Constantine favored Christianity, but he refrained from bringing the full weight of imperial authority to bear in the war that the Soldiers of Christ were fighting against all manner of paganism. And so, after the long reigns of Constantine himself and his three Christian sons, the emperor who next took the throne was able to entertain the remarkable idea of restoring the worship of the old gods and goddesses whom he found so enthralling. His name was Julian, and he is recalled in pious Christian history as “the Apostate”—a term that was coined to condemn anyone who has repudiated the teachings of true belief. But Julian also represented the last, best hope for the preservation of everything that was elevating and ennobling about paganism. Between Constantine and Julian, the world faced a choice between two futures, and so the lives and reigns of these two men present us with one of the great “what ifs” of human history.

A Parade of Horribles

Over the last thirty centuries of religious propaganda, starting in the Bible and continuing through the TV evangelists of our own era, paganism has been painted as a parade of horribles. We are instructed to regard paganism as an “abomination,” as the biblical authors so insistently put it, a dark and demonic force compounded of harlotry, idolatry, sorcery and human sacrifice. “The error of polytheism,” argues historian Hans Lietzmann, “led the peoples into darkness and moral chaos.”
4
The classical paganism of late antiquity—which was, after all, the faith of the high civilization of ancient Greece and Rome—is flatly condemned by one nineteenth-century Christian historian as “the moral disease of the Roman world.”
5
Even today, a celebrity cleric like Jerry Falwell insists that the horrors of September 11 can be attributed to the lingering evil of paganism.

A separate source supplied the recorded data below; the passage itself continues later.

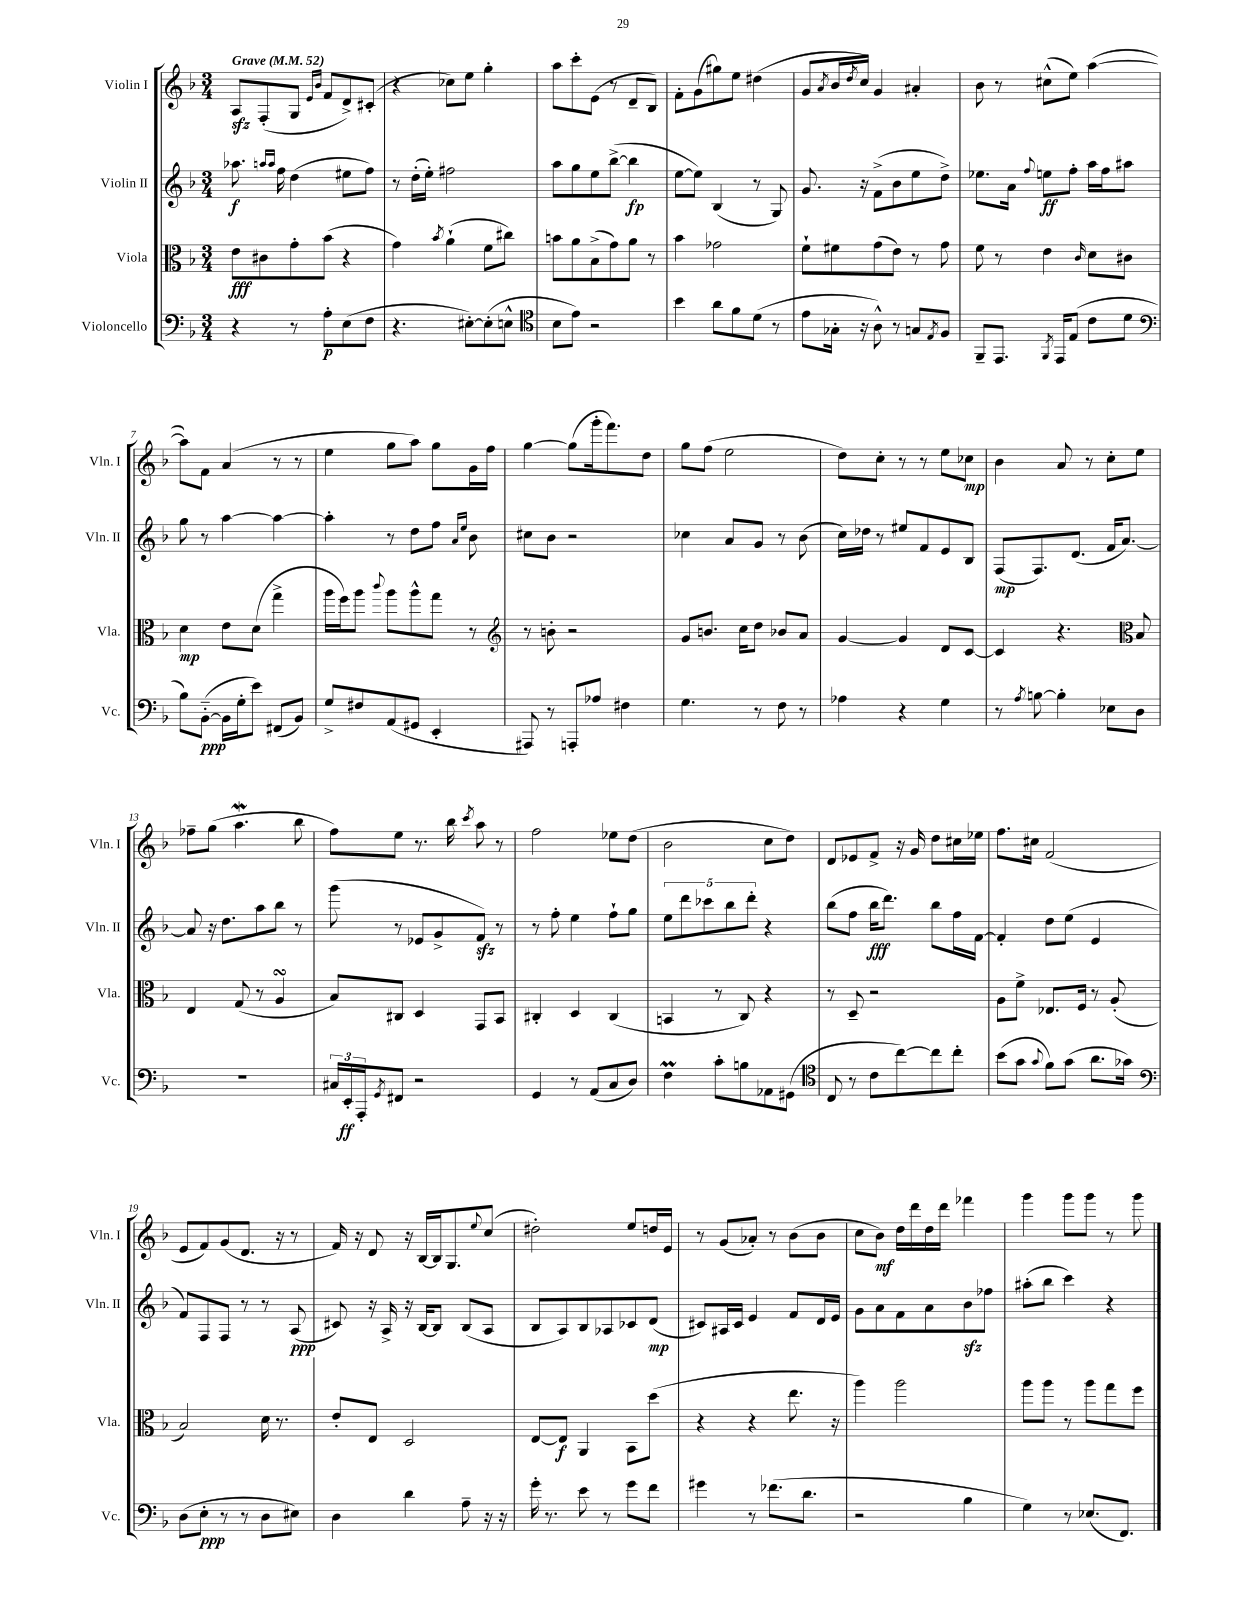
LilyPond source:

<<
\new StaffGroup <<
\new Staff = "s0" \with { instrumentName = "Violin I" shortInstrumentName = "Vln. I" } {
    \clef treble \key f \major \numericTimeSignature \time 3/4 \tempo "Grave" 4 = 52
    a8\sfz f8-.( g8 \grace { e'16 bes'16 } f'8 d'8->) cis'8-.( |
    r4 ces''8) e''8 g''4-. |
    a''8 c'''8-. e'8( r8 d'8-- bes8) |
    f'8-. g'8( gis''8) e''8 dis''4( |
    g'8 \acciaccatura { a'8 } bes'16 \acciaccatura { d''8 } c''16) g'4 ais'4-. |
    bes'8 r8 cis''8-^( e''8) a''4~( |
    a''8) f'8 a'4( r8 r8 |
    e''4 g''8 a''8) g''8 g'16 f''16 |
    g''4~ g''8( g'''16-. f'''8.) d''8 |
    g''8 f''8( e''2 |
    d''8) c''8-. r8 r8 e''8 ces''8\mp |
    bes'4 a'8 r8 c''8-. e''8 |
    fes''8-- g''8( a''4.\mordent bes''8 |
    f''8) e''8 r8. bes''16 \acciaccatura { c'''8 } a''8 r8 |
    f''2 ees''8 d''8( |
    bes'2 c''8 d''8) |
    d'8 ees'8 f'8-> r16 g'16 d''8 cis''16 ees''16 |
    f''8. cis''16 f'2( |
    e'8 f'8) g'8( d'8. r16 r8 |
    f'16) r16 d'8 r16 bes16~ bes16 g8. \appoggiatura { e''8 } c''8( |
    dis''2-.) e''8 d''16 e'16 |
    r8 g'8( aes'8-.) r8 bes'8( bes'8 |
    c''8 bes'8\mf) d''16 d'''16 d''16 d'''16 fes'''4 |
    g'''4 g'''8 g'''8 r8 g'''8 \bar "|." |
}
\new Staff = "s1" \with { instrumentName = "Violin II" shortInstrumentName = "Vln. II" } {
    \clef treble \key f \major \numericTimeSignature \time 3/4
    aes''8.\f \grace { a''16 a''16 } f''16 d''4( eis''8 f''8) |
    r8 d''16-.( e''16-.) fis''2 |
    a''8 g''8 e''8 bes''8~->( bes''4\fp |
    e''8~ e''8) bes4( r8 g8) |
    g'8. r16 f'8->( bes'8 e''8 d''8->) |
    ees''8. a'16 \appoggiatura { f''8 } e''8\ff f''8-. a''16 f''16 ais''8 |
    g''8 r8 a''4~ a''4~ |
    a''4-. r8 d''8 f''8 \grace { a'16 e''16 } bes'8 |
    cis''8 bes'8 r2 |
    ces''4 a'8 g'8 r8 bes'8( |
    c''16) des''16 r8 eis''8 f'8 e'8 bes8 |
    f8\mp( f8.) d'8.( f'16 a'8.~) |
    a'8 r16 d''8. a''8 bes''8 r8 |
    g'''8( r8 ees'8 g'8-> f'8\sfz) r8 |
    r8 f''8-. e''4 f''8-! g''8 |
    \tuplet 5/4 { e''8 d'''8 ces'''8 bes''8 d'''8-. } r4 |
    bes''8( f''8 bes''16\fff d'''8.) bes''8 f''16 f'16~ |
    f'4-. d''8 e''8( e'4 |
    f'8) f8 f8 r8 r8 a8\ppp( |
    cis'8) r16 a16-> r16 bes16~ bes8 bes8( a8 |
    bes8 a8) bes8 aes8 ces'8 d'8\mp( |
    cis'8) ais16 cis'16 e'4 f'8 d'16 e'16 |
    g'8 a'8 f'8 a'8 bes'8\sfz fes''8 |
    ais''8-.( bes''8 c'''4) r4 \bar "|." |
}
\new Staff = "s2" \with { instrumentName = "Viola" shortInstrumentName = "Vla." } {
    \clef alto \key f \major \numericTimeSignature \time 3/4
    e'8\fff cis'8 g'8-. bes'8( r4 |
    g'4) \acciaccatura { bes'8 } a'4-!( f'8 cis''8) |
    b'8 a'8 bes8->( g'8) a'8 r8 |
    bes'4 ges'2 |
    f'8-! fis'8 g'8( e'8) r8 g'8 |
    f'8 r8 e'4 \grace { c'16 } d'8 cis'8 |
    d'4\mp e'8 d'8( g''4-> |
    a''16 f''16) a''8 \appoggiatura { c'''8 } a''8 a''8-^ g''8 r8 |
    \clef treble r8 b'8-. r2 |
    g'8 b'8. c''16 d''8 bes'8 a'8 |
    g'4~ g'4 d'8 c'8~ |
    c'4 r4. \clef alto bes8 |
    e4 g8( r8 a4\turn |
    bes8) cis8 d4 g,8 bes,8 |
    cis4-. d4 cis4( |
    b,4 r8 c8) r4 |
    r8 d8-- r2 |
    a8 f'8-> ees8. f16 r8 a8-.( |
    bes2) d'16 r8. |
    e'8-. e8 d2 |
    e8~ e8\f a,4 bes,8 d''8( |
    r4 r4 e''8. r16 |
    a''4) a''2 |
    a''8 a''8 r8 a''8 g''8 f''8 \bar "|." |
}
\new Staff = "s3" \with { instrumentName = "Violoncello" shortInstrumentName = "Vc." } {
    \clef bass \key f \major \numericTimeSignature \time 3/4
    r4 r8 a8-.\p e8( f8 |
    r4. eis8~-.) eis8-.( e8-^ |
    \clef tenor bes8 e'8) r2 |
    bes'4 a'8 f'8 d'8( r8 |
    e'8 ges16-. r16 a8-^) r8 g8 \acciaccatura { e8 } f8 |
    f,8-- e,8. \acciaccatura { f,8 } e,16 e8( c'8 d'8 |
    \clef bass bes8) bes,8~-_\ppp( bes,16 g16-. e'8) fis,8( bes,8) |
    g8-> fis8 a,8( gis,8 e,4-. |
    ais,,8) r8 a,,8-. aes8 fis4 |
    g4. r8 f8 r8 |
    aes4 r4 g4 |
    r8 \acciaccatura { a8 } b8~ b4-. ees8 d8 |
    R2. |
    \tuplet 3/2 { cis16 e,16-.\ff a,,16-. } \acciaccatura { g,8 } fis,8 r2 |
    g,4 r8 a,8( c8 d8) |
    f4\prall c'8-. b8 aes,8 gis,8( |
    \clef tenor c8 r8 c'8 c''8~) c''8 c''8-. |
    bes'8( g'8 \appoggiatura { g'8 } f'8) g'8( a'8. ges'16) |
    \clef bass d8( e8-.\ppp r8 r8 d8 eis8) |
    d4 d'4 a8-- r16 r16 |
    g'16-. r8. e'8 r8 g'8 f'8 |
    gis'4 r8 fes'8.( d'8. |
    r2 bes4 |
    g4) r8 ees8.( f,8.) \bar "|." |
}
>>
>>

The pagan world, to be sure, was hardly a benign place. Common criminals were routinely tortured before they were put to death, and prisoners of wars were sold off as slaves when they were not crucified
en masse
. Women and children in conquered lands were placed in the same category as cattle and chattel—spoils of war that belonged to the victor. But the religious practices and beliefs of paganism were kinder and gentler than we have been taught to believe by our rabbis, priests, ministers and imams. The core value of paganism was religious tolerance—a man or woman in ancient Rome was at liberty to offer worship to whatever god or goddess seemed most likely to grant a prayerful request, with or without the assistance of priests and priestesses, as long as he or she didn’t do it in the streets, as a Victorian-era wit once said of women preachers, and scare the horses.

“What does it matter by which wisdom each of us arrives at truth?” muses Symmachus, a pagan prefect of the fourth century. “It is not possible that only one road leads to so sublime a mystery.”
6

By the first century of the Common Era, paganism offered a fabulous array of beliefs and practices from which to choose, ranging from the sedate and stately rituals of worship offered to the gods and goddesses of the traditional Greco-Roman pantheon to the eerie and exotic rites that roused the devotees of such imported deities as Isis, Mithra and the Great Goddess. A few of the pagan cults still engaged in celebrations so spirited that we might characterize them as orgies, but the most common ceremonies of classical paganism—ranging from animal sacrifice to the offering of cakes and libations—were strikingly similar to the rituals that the Hebrew Bible prescribes for the worship of the God of Israel.